III. APPLICATION OF ARTICLE 41 OF THE CONVENTION
- Article 41 of the Convention provides:
“If the Court finds that there has been a
violation of the Convention or the Protocols thereto, and if the
internal law of the High Contracting Party concerned allows only
partial reparation to be made, the Court shall, if necessary, afford
just satisfaction to the injured party.”
A. Damage
- The
applicant claimed 10,000 euros (EUR) in respect of pecuniary and
non-pecuniary damage.
- The
Government made no comments on this claim.
- As
to pecuniary damage, the Court reiterates that the violation found is
best redressed by putting the applicant in the position he would have
been if the Convention had been respected. The Government shall
therefore secure, by appropriate means, the enforcement of the
domestic courts’ outstanding awards (see, with further
references, Poznakhirina v. Russia, no. 25964/02, § 33,
24 February 2005).
- As
to non-pecuniary damage, the Court accepts that the applicant must
have suffered distress caused by the prolonged non-enforcement of the
judgments. Making its assessment on an equitable basis, the Court
awards EUR 1,900 under this head.
B. Costs and expenses
- The
applicant has made no specific claim for costs and expenses.

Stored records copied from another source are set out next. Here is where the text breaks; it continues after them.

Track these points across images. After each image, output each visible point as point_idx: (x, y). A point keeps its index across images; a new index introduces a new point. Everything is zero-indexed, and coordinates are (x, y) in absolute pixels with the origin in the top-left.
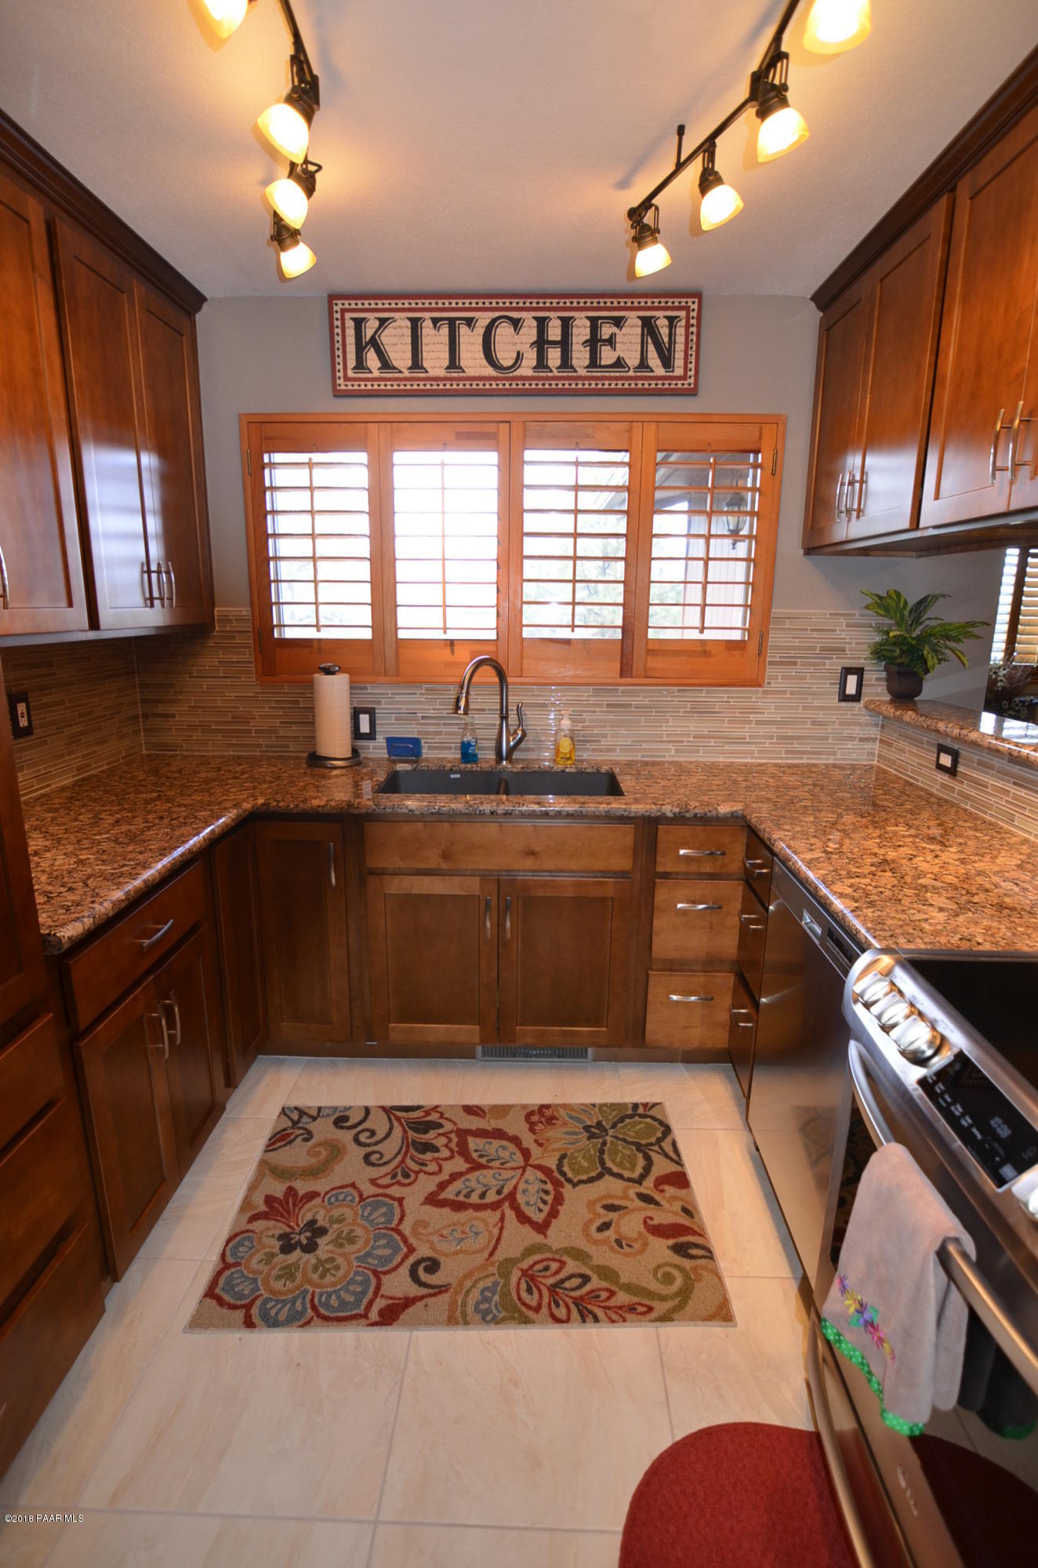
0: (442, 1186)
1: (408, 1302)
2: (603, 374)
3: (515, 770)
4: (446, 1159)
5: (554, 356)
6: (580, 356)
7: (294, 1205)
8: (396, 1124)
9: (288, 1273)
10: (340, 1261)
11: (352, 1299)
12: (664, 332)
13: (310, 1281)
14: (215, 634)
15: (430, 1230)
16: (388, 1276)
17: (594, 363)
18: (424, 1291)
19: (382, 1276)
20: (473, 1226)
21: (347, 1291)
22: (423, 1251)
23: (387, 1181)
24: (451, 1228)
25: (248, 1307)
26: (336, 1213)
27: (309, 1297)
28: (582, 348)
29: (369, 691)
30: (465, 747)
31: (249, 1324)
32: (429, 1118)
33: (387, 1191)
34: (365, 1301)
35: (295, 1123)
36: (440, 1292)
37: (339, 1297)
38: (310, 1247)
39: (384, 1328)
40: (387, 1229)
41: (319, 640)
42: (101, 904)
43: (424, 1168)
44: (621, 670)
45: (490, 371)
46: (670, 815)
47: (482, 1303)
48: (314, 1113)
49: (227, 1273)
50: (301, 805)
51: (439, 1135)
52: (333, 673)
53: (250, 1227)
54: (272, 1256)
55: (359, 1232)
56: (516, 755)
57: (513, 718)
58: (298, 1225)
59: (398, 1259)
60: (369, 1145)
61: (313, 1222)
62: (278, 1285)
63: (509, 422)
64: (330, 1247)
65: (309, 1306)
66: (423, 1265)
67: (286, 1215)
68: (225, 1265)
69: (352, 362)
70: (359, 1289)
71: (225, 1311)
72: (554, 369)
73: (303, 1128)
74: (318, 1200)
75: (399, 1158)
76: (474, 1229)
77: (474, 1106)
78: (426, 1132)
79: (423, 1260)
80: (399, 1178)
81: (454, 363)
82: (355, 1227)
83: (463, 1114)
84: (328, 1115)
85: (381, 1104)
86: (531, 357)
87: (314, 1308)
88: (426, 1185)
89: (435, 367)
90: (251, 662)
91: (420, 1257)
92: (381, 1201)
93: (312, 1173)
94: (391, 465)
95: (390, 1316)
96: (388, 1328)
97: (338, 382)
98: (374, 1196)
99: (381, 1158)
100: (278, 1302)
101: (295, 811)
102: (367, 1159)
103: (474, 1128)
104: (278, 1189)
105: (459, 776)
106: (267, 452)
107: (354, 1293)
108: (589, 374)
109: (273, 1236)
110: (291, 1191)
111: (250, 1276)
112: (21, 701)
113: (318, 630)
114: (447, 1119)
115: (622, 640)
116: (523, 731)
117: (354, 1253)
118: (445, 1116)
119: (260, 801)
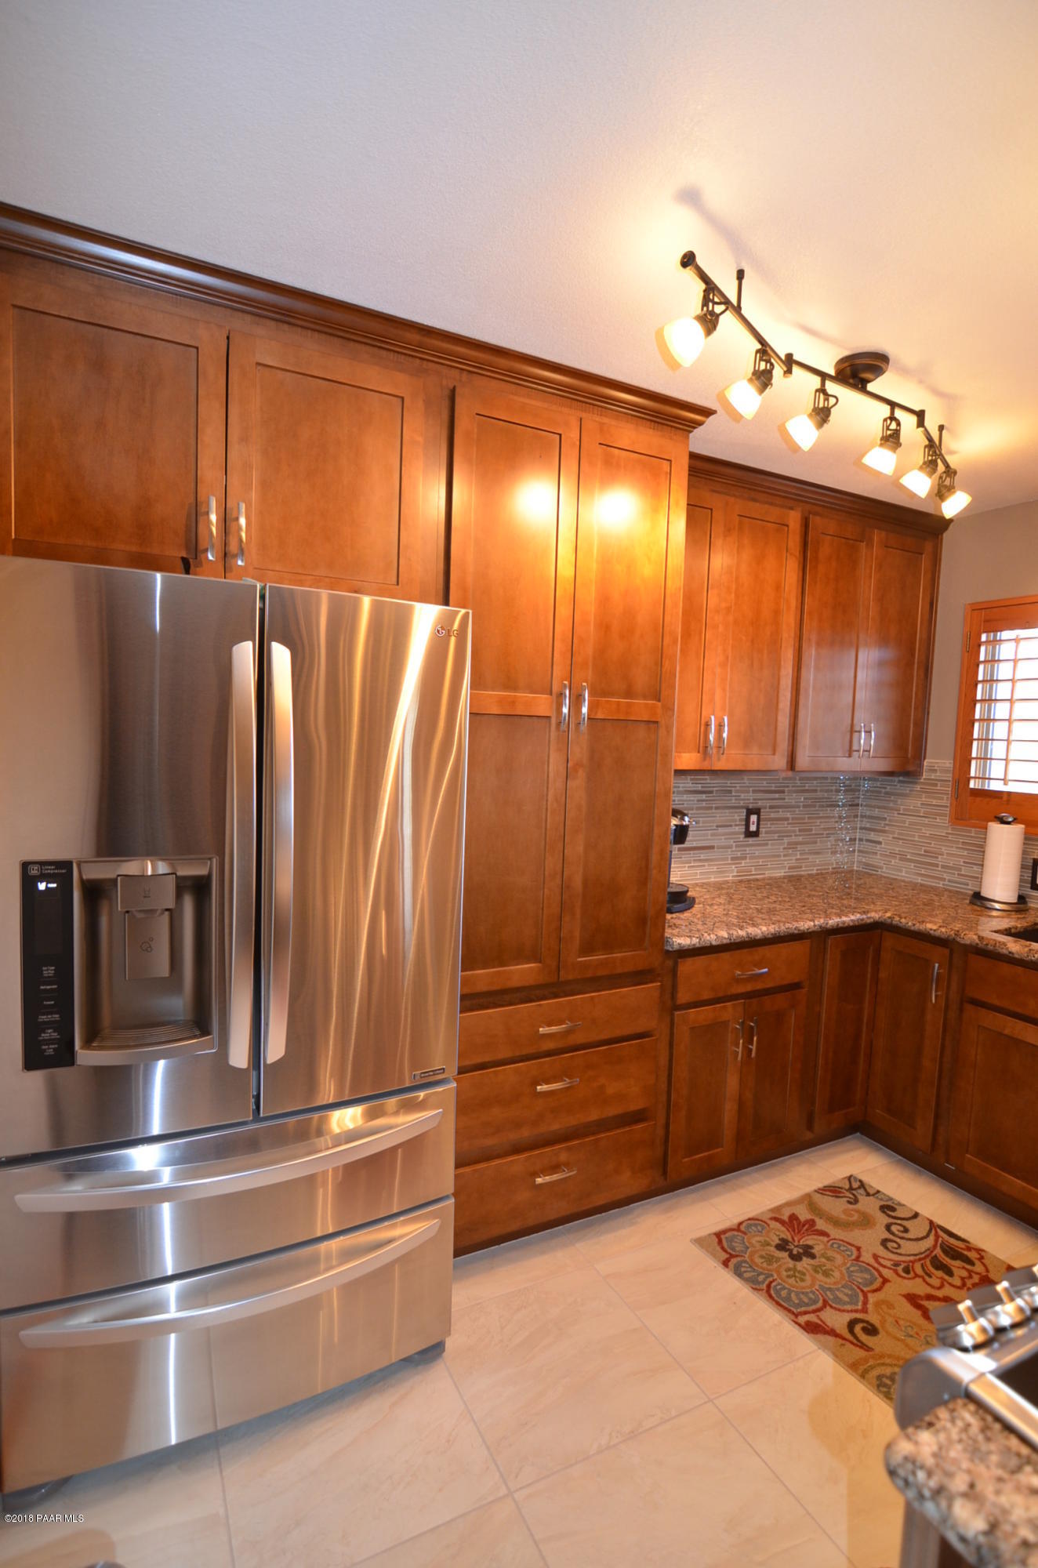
0: (930, 1297)
1: (832, 1333)
4: (953, 1286)
7: (807, 1230)
8: (932, 1237)
9: (770, 1259)
10: (808, 1278)
11: (796, 1301)
13: (779, 1274)
14: (922, 781)
15: (891, 1312)
16: (832, 1310)
18: (849, 1336)
19: (828, 1307)
20: (930, 1336)
21: (797, 1294)
22: (873, 1318)
23: (888, 1264)
24: (909, 1324)
25: (732, 1256)
26: (830, 1253)
27: (771, 1279)
31: (726, 1263)
32: (966, 1253)
33: (881, 1269)
34: (803, 1309)
35: (851, 1189)
36: (861, 1347)
37: (789, 1294)
38: (796, 1258)
39: (803, 1332)
40: (859, 1288)
41: (1009, 793)
42: (709, 934)
43: (927, 1278)
47: (887, 1377)
48: (871, 1192)
49: (736, 1233)
50: (918, 925)
51: (964, 1268)
52: (1009, 823)
53: (769, 1222)
54: (768, 1244)
55: (837, 1274)
58: (799, 1241)
59: (849, 1307)
60: (893, 1234)
61: (811, 1247)
62: (758, 1260)
64: (809, 1268)
65: (767, 1282)
66: (865, 1325)
67: (796, 1231)
68: (738, 1228)
70: (806, 1300)
71: (718, 1248)
73: (853, 1195)
74: (825, 1239)
75: (912, 1258)
76: (929, 1339)
78: (954, 1258)
79: (867, 1322)
80: (900, 1269)
82: (836, 1270)
84: (881, 1199)
85: (931, 1218)
87: (769, 1286)
88: (918, 1287)
90: (947, 807)
91: (867, 1319)
92: (870, 1270)
93: (836, 1222)
95: (812, 1328)
96: (806, 1334)
98: (868, 1264)
99: (896, 1248)
100: (751, 1267)
101: (912, 928)
102: (884, 1242)
104: (804, 1215)
106: (984, 632)
107: (800, 1299)
109: (779, 1236)
110: (812, 1223)
111: (747, 1244)
112: (754, 814)
113: (1005, 784)
114: (982, 1263)
117: (821, 1281)
118: (983, 1261)
119: (888, 914)
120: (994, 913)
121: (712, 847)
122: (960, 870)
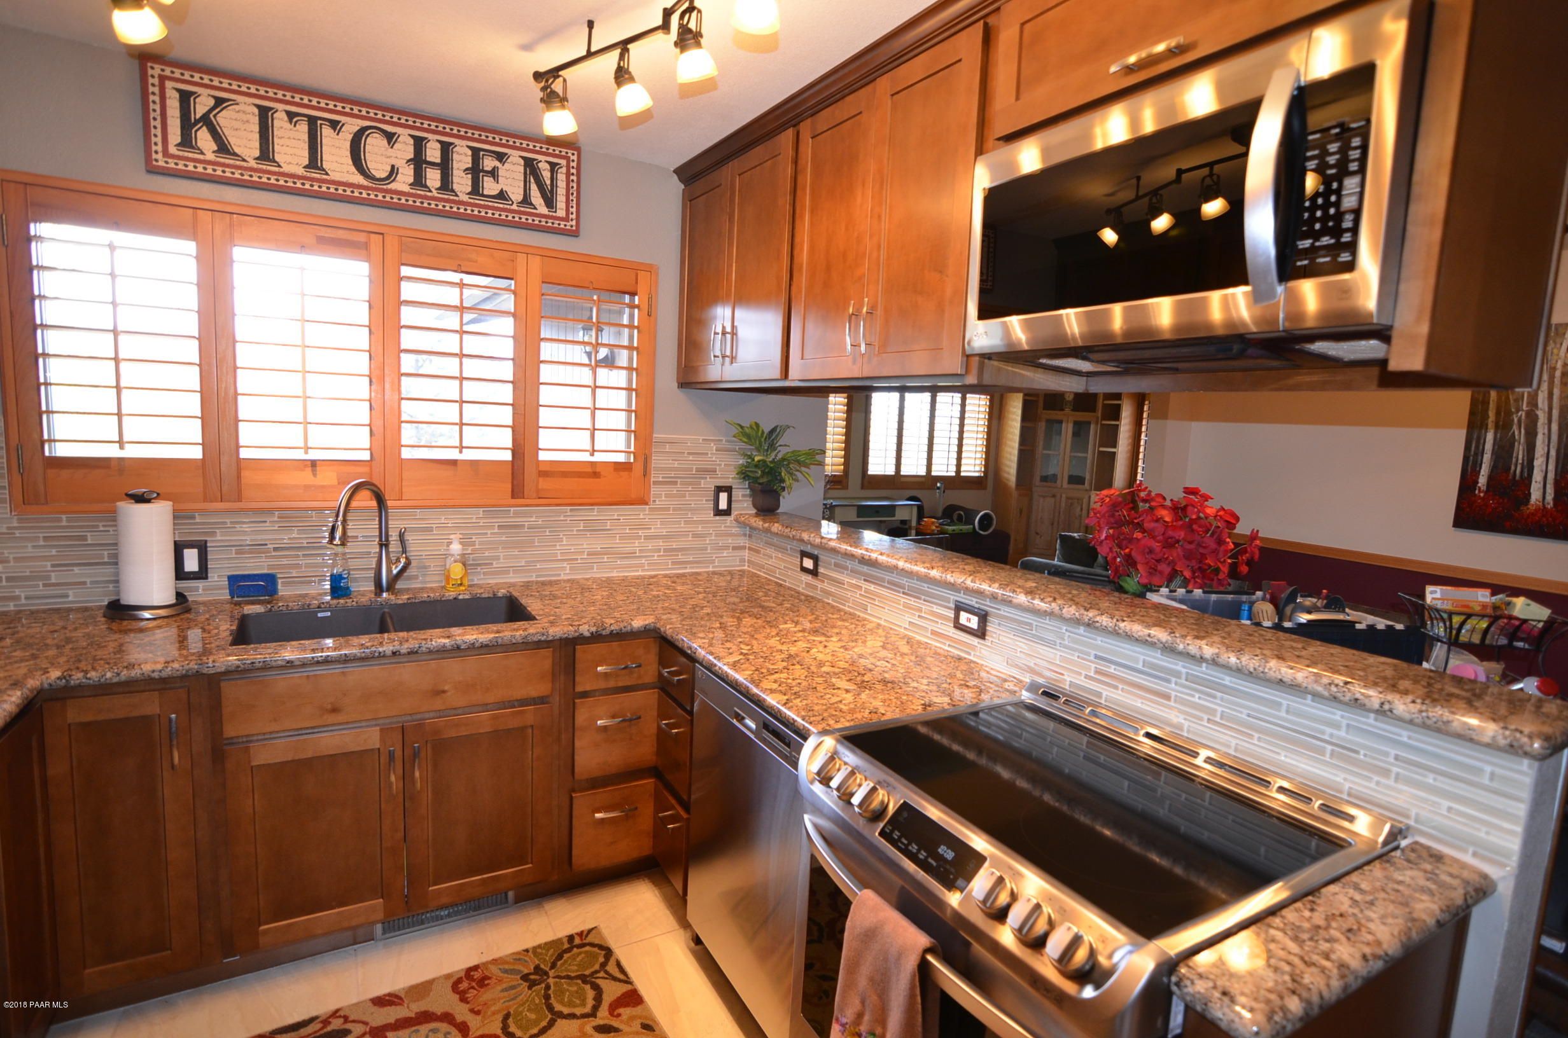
2: (486, 203)
3: (400, 602)
5: (433, 177)
6: (462, 183)
12: (546, 175)
17: (476, 190)
28: (463, 174)
29: (198, 520)
30: (336, 580)
44: (513, 491)
45: (359, 179)
46: (587, 634)
50: (125, 672)
52: (148, 501)
56: (399, 585)
57: (394, 546)
63: (382, 234)
69: (175, 136)
72: (433, 190)
77: (385, 995)
81: (314, 162)
83: (375, 1009)
86: (407, 174)
89: (290, 163)
90: (3, 488)
94: (228, 262)
97: (154, 156)
103: (392, 1020)
105: (329, 614)
108: (472, 201)
113: (121, 447)
114: (353, 1021)
115: (513, 462)
116: (407, 558)
118: (350, 1019)
119: (55, 674)
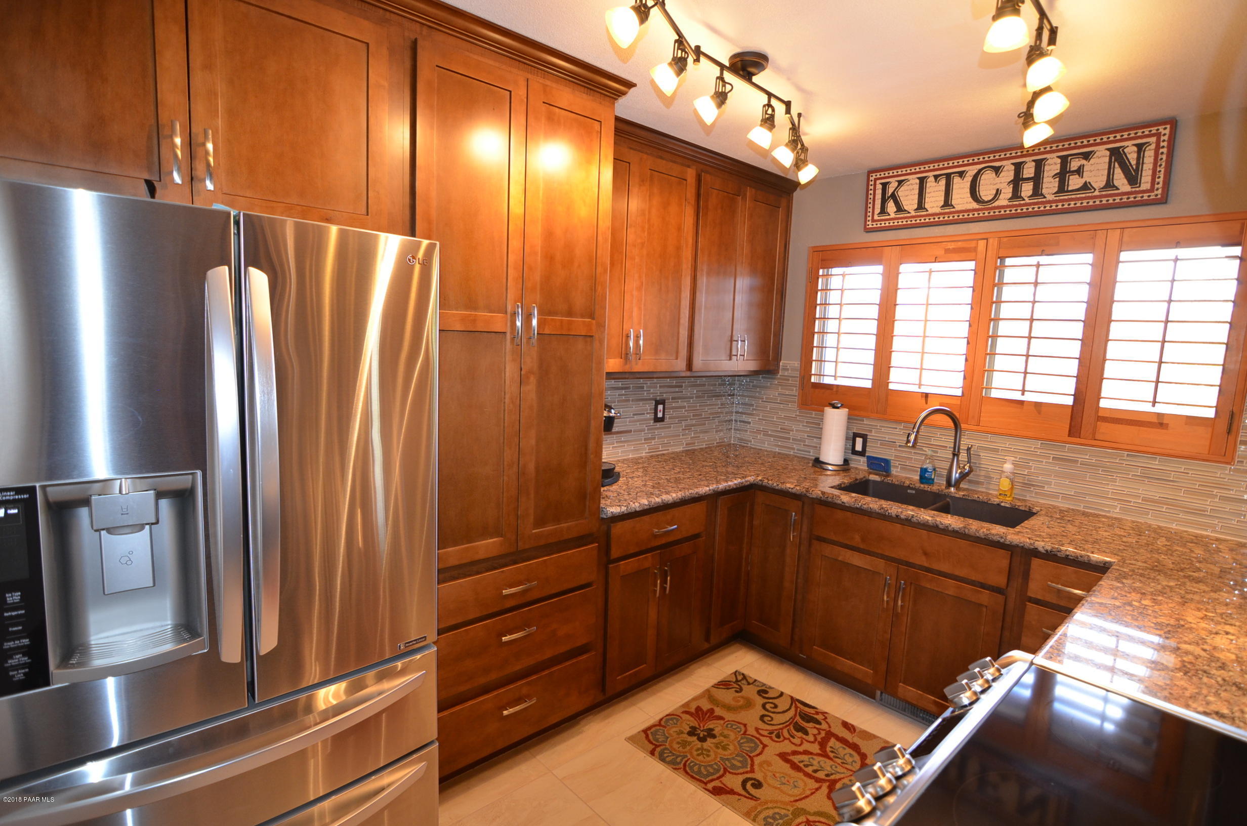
0: (795, 753)
1: (732, 792)
2: (1070, 197)
3: (957, 496)
4: (809, 742)
5: (1027, 189)
6: (1050, 186)
7: (709, 717)
8: (793, 709)
9: (684, 744)
10: (712, 753)
11: (705, 773)
12: (1132, 157)
13: (691, 754)
14: (779, 376)
15: (770, 768)
16: (730, 775)
17: (1062, 188)
18: (743, 793)
19: (727, 773)
20: (797, 781)
21: (705, 767)
22: (758, 775)
23: (766, 733)
24: (782, 775)
25: (657, 746)
26: (726, 732)
27: (686, 759)
28: (1052, 180)
29: (865, 423)
30: (924, 471)
31: (652, 753)
32: (815, 716)
33: (761, 738)
34: (710, 778)
35: (737, 681)
36: (751, 799)
37: (699, 768)
38: (702, 740)
39: (711, 794)
40: (747, 755)
41: (838, 386)
42: (634, 503)
43: (791, 739)
44: (1070, 431)
45: (975, 205)
46: (1041, 549)
47: (770, 818)
48: (751, 681)
49: (658, 728)
51: (815, 727)
52: (838, 408)
53: (681, 715)
54: (682, 733)
55: (731, 747)
56: (963, 485)
57: (963, 456)
58: (704, 727)
59: (741, 771)
60: (767, 710)
61: (712, 730)
62: (676, 746)
63: (986, 239)
64: (712, 745)
65: (683, 762)
66: (753, 781)
67: (701, 719)
68: (659, 724)
69: (878, 209)
70: (711, 771)
71: (646, 742)
72: (1026, 198)
73: (739, 685)
74: (722, 722)
75: (781, 726)
76: (796, 783)
77: (850, 724)
78: (808, 722)
79: (755, 779)
80: (773, 736)
81: (947, 203)
82: (731, 744)
83: (840, 725)
84: (758, 686)
85: (792, 695)
86: (1007, 192)
87: (685, 765)
88: (787, 747)
89: (933, 207)
90: (795, 396)
91: (754, 777)
92: (753, 740)
93: (729, 708)
94: (898, 273)
95: (717, 792)
96: (713, 796)
97: (868, 223)
98: (752, 736)
99: (770, 721)
100: (671, 752)
101: (777, 488)
102: (762, 718)
103: (840, 735)
104: (706, 706)
105: (914, 492)
106: (821, 268)
107: (708, 771)
108: (1057, 198)
109: (688, 725)
110: (711, 711)
111: (667, 735)
112: (661, 404)
113: (835, 379)
114: (827, 722)
115: (1073, 406)
116: (970, 467)
117: (721, 755)
118: (827, 720)
119: (760, 478)
120: (829, 473)
121: (630, 431)
122: (805, 442)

Accordingly, the Court makes no award under this head.
C. Default interest
- The
Court considers it appropriate that the default interest should be
based on the marginal lending rate of the European Central Bank, to
which should be added three percentage points.
FOR THESE REASONS, THE COURT UNANIMOUSLY
- Declares the complaint concerning the
non-enfocement of the judgments of 3 April 2003, 19 February 2004, 11
March 2004, 27 April 2004, 20 December 2004, 22 May 2006, and 28
June 2006 admissible and the remainder of the application
inadmissible;
- Holds that there has been a violation of Article
6 § 1 of the Convention and Article 1 of Protocol No. 1;
- Holds
(a) that
the respondent State, within three months from the date on which the
judgment becomes final according to Article 44 § 2
of the Convention, shall secure, by appropriate means, the
enforcement of the outstanding awards made by the domestic court,
and in addition pay the applicant EUR 1,900 (one thousand nine
hundred euros), plus any tax that may be chargeable, in respect of
non-pecuniary damage, to be converted into Russian roubles at the
rate applicable at the date of settlement;
(b) that
from the expiry of the above-mentioned three months until settlement
simple interest shall be payable on the above amount at a rate equal
to the marginal lending rate of the European Central Bank during the
default period plus three percentage points;
- Dismisses the remainder of the applicant’s
claim for just satisfaction.
Done in English, and notified in writing on 24 July 2008,
pursuant to Rule 77 §§ 2 and 3 of the Rules of Court.